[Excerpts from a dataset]
◇ ◇ ◇ ◇ ◇ ◇ ◇
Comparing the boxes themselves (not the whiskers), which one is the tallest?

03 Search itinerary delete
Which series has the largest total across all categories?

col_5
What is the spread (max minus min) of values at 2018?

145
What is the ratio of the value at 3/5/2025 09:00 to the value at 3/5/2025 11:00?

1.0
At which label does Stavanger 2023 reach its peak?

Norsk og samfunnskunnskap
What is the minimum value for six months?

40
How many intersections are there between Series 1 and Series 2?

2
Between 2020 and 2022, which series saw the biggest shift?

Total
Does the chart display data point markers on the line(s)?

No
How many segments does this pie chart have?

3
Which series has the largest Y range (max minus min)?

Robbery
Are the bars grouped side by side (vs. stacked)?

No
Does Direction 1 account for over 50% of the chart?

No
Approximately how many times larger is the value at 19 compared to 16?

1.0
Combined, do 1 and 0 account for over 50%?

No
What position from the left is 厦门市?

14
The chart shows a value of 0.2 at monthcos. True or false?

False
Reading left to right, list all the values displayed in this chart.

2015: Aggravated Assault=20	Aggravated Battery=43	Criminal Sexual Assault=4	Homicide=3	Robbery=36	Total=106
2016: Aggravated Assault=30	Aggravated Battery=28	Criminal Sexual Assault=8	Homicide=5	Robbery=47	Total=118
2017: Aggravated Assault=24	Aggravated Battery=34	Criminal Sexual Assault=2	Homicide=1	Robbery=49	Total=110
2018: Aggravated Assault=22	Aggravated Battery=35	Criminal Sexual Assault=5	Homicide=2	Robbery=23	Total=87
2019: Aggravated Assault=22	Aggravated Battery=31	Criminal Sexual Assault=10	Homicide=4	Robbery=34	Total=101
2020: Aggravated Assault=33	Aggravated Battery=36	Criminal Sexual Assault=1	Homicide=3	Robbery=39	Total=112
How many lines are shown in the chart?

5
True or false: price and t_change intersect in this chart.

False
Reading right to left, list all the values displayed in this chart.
◇ ◇ ◇ ◇ ◇ ◇ ◇
**Task item**. Recast everything from the start of the items down to the line containing "Approximately how many" as a numbered list, leaving out blank lines.

**Output of the task**.
1. Comparing the boxes themselves (not the whiskers), which one is the tallest?
2. 03 Search itinerary delete
3. Which series has the largest total across all categories?
4. col_5
5. What is the spread (max minus min) of values at 2018?
6. 145
7. What is the ratio of the value at 3/5/2025 09:00 to the value at 3/5/2025 11:00?
8. 1.0
9. At which label does Stavanger 2023 reach its peak?
10. Norsk og samfunnskunnskap
11. What is the minimum value for six months?
12. 40
13. How many intersections are there between Series 1 and Series 2?
14. 2
15. Between 2020 and 2022, which series saw the biggest shift?
16. Total
17. Does the chart display data point markers on the line(s)?
18. No
19. How many segments does this pie chart have?
20. 3
21. Which series has the largest Y range (max minus min)?
22. Robbery
23. Are the bars grouped side by side (vs. stacked)?
24. No
25. Does Direction 1 account for over 50% of the chart?
26. No
27. Approximately how many times larger is the value at 19 compared to 16?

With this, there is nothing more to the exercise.